The global reach, near zero capex, and on-demand services of the Internet has spawned innovation among publishers, blogs, and web 2.0 applications. The problem is that over 90% of the new ventures depend on advertising to pay the bills. Fortunately, the bills are low, but $1.00 minus eCPM's stymy this renaissance of innovation.
How do we solve this problem?
Identifying the Problem
Low capital expenditures to develop and maintain information or other service websites leads to endless supply of providers. Whereas high printing and circulation costs limited the number of legacy publications, anyone with a computer can innovate and compete.
Is oversupply the problem?
No. The explosion of services provides the richness that excites the 1 billion and growing daily users of the Internet. Does the Mom in Indonesia want to share parenting experiences with the Mom in Boise? No. They don't share the same religion, nor speak the same language. Does the Dad in Michigan share work experiences with the Dad in Kyoto? No. Different economics drive the daily work flow. The world needs the diversity from millions of websites - and the services from their passionate owners.
The Internet continues to gain share of time - mindshare over other media formats. For example, Google still grows at 40% year over year on views. Thus, new media growth is exponential - bountiful to share among millions of providers.
What is the problem?
The problem is low eCPM's. And the common wisdom that this trend cannot be reversed.
Jeremy Liew, venture capitalist at Lightspeed Ventures, challenged entrepreneurs to create $50-million businesses that are ad supported. Mr. Liew states that at average eCPM's of $1.00, over 4 billion views per month would be needed to become fundable. The assumption is that $1.00- eCPM will continue, if not decline. Hundreds of analysts share this view.
Analysts further like the bigger is better model. Consolidation limits competition. It's an opinion that disregards the core history of publishing - which is to deliver value to a segmented group of readers.

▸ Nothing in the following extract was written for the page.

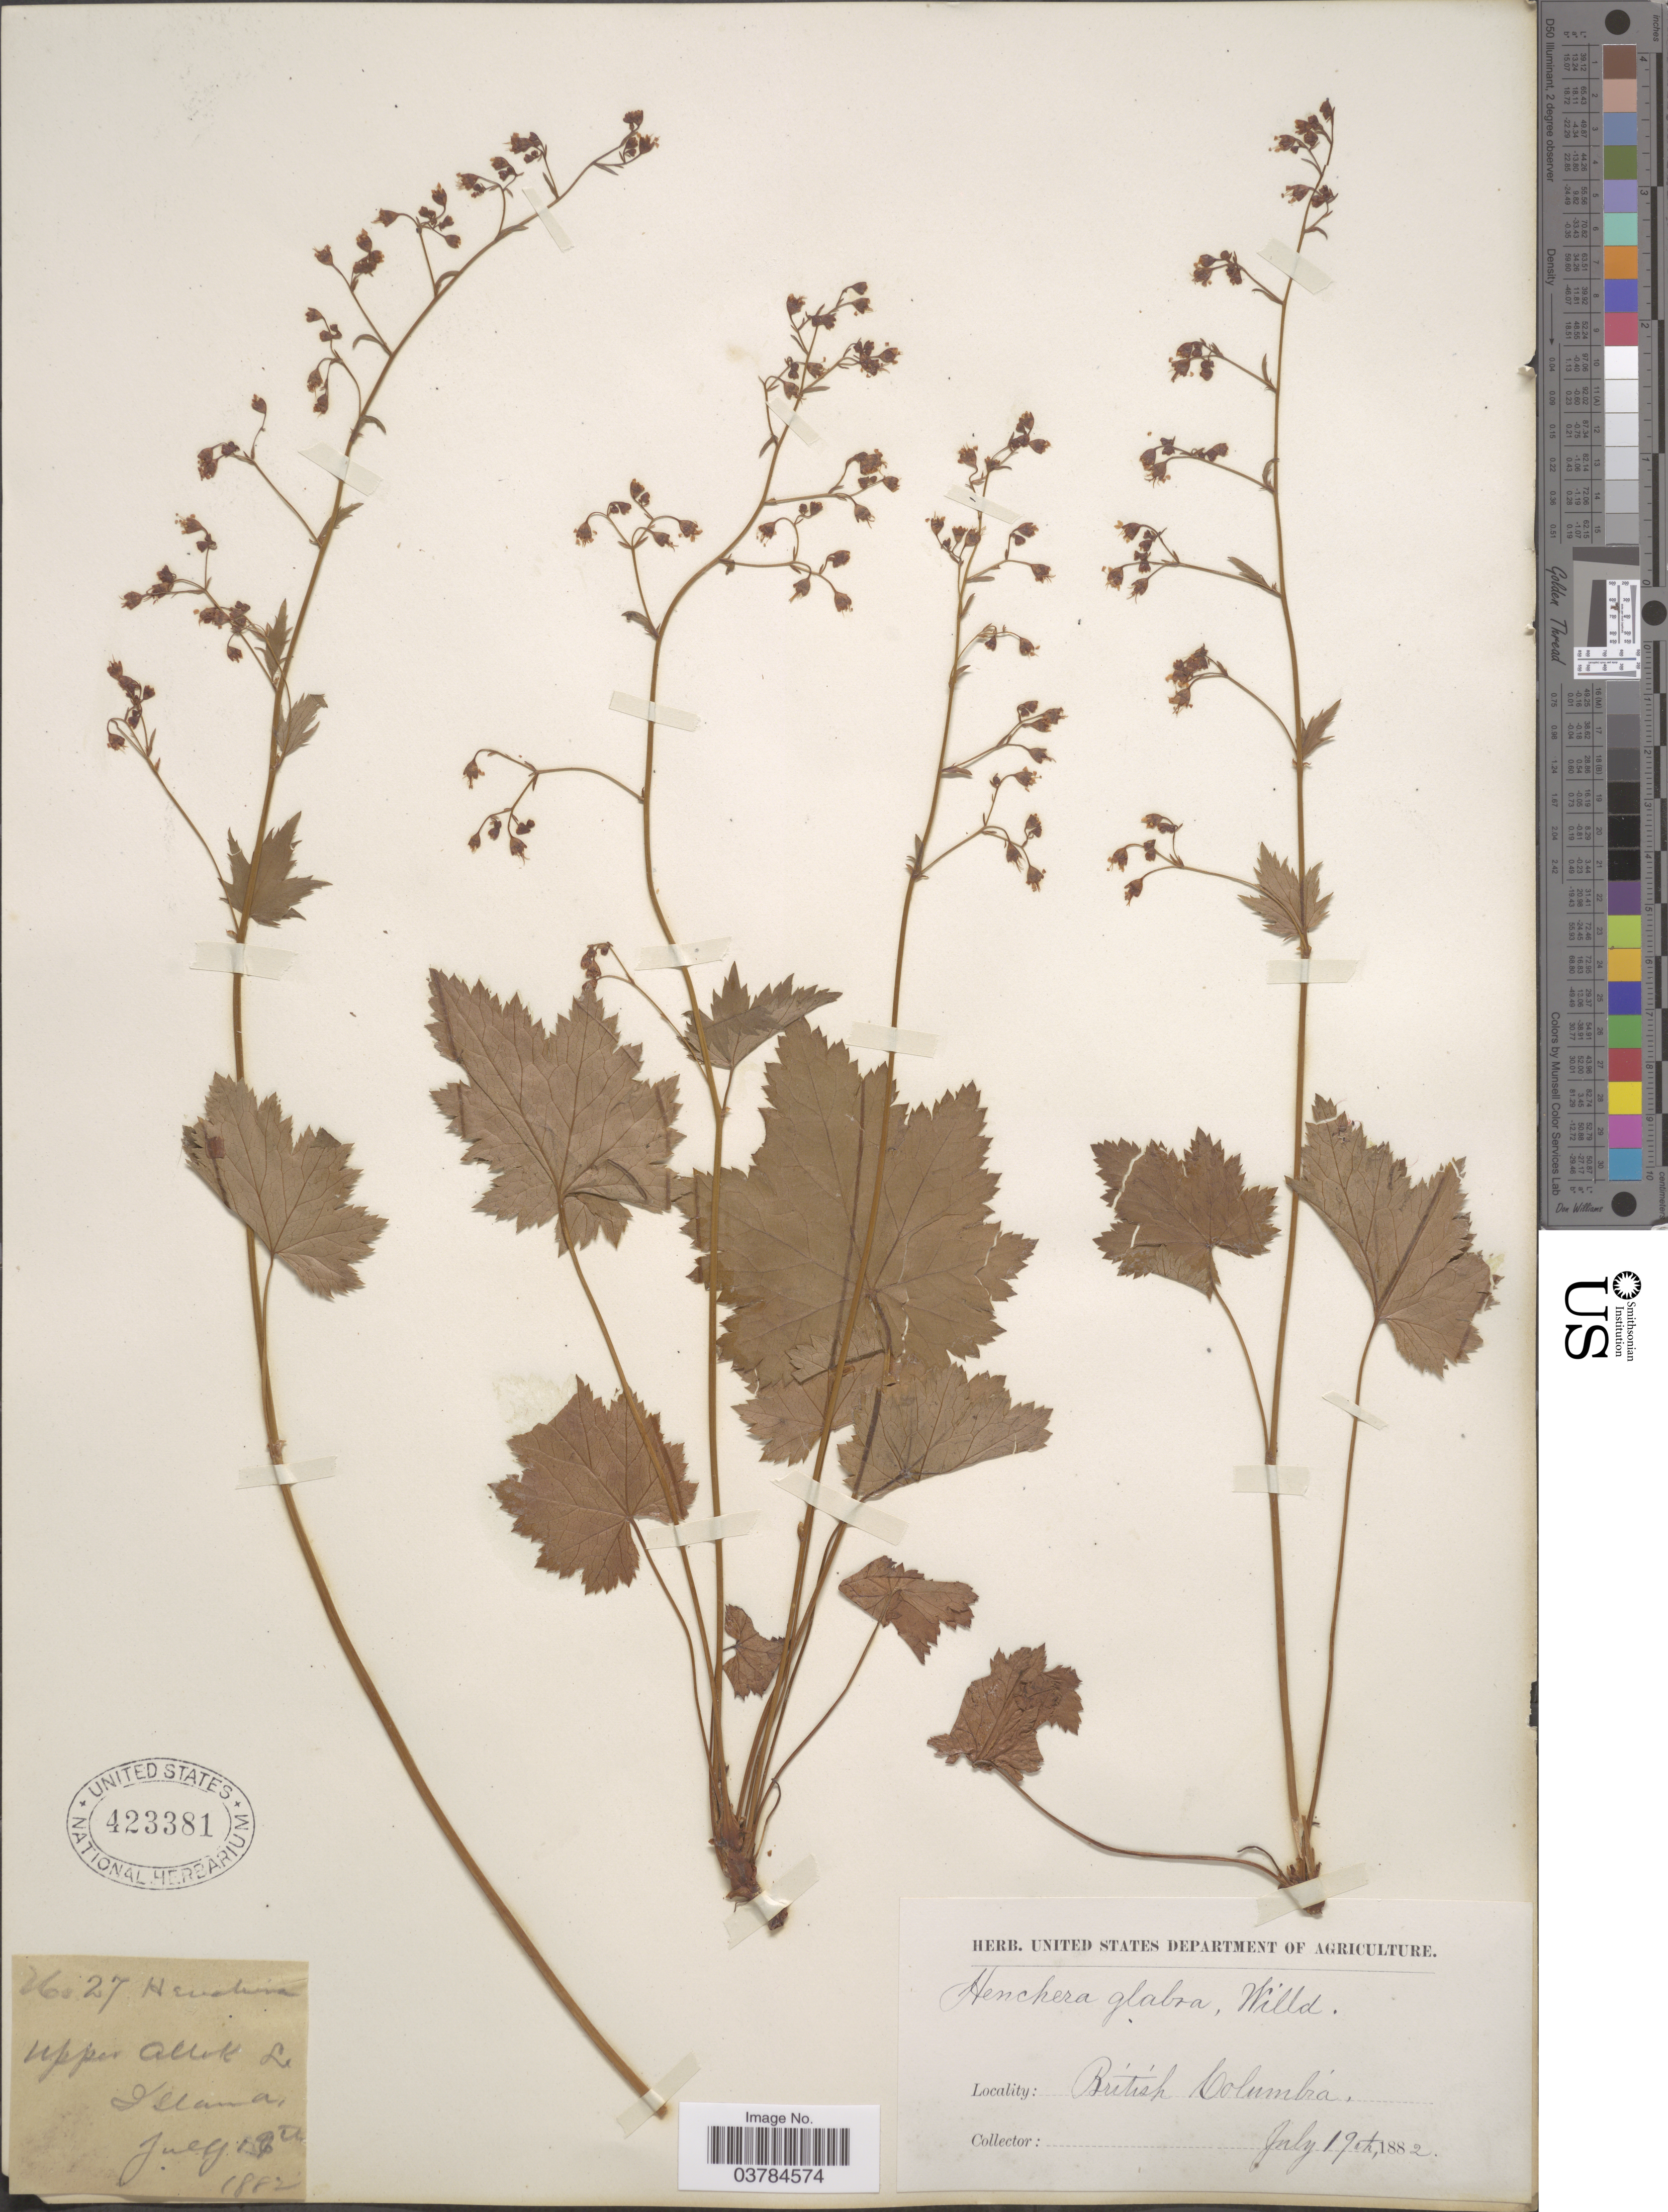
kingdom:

If the goal of every website is to reach 100 million viewers and 4 billion views - this forces entrepreneurs to reach for untargeted audiences. Techcrunch dominates start-ups in Silicon Valley. Now they need to write about politics and sex to reach broader audiences, but the result would be a less targeted audience that cannot be distinguished from hundreds of newspapers. The latter group is trying to change from regional dominance to world impact. 100 websites each with 100 million viewers would drive eCPM to near zero value.
The city of Santa Clara has 100,000 residents. The local weekly has 70,000 circulation reach. If the publisher is forced to reach for millions of viewers, then the paper and it's website would no longer be a targeted product. The limit is 70,000.
Thus, the goal must be higher eCPM's for a constrained target audience. This axiom applies to local, B2B, vertical - all publishers.
The world can sustain 1 to 3 global providers that sell at $1.00 minus CPM's. This has worked for search, email, and video viewing. The world needs millions of targeted publishers, but they can't survive on $1.00 minus business model.
That's the problem - promoted by analysts who ignore the long, proud history of publishing.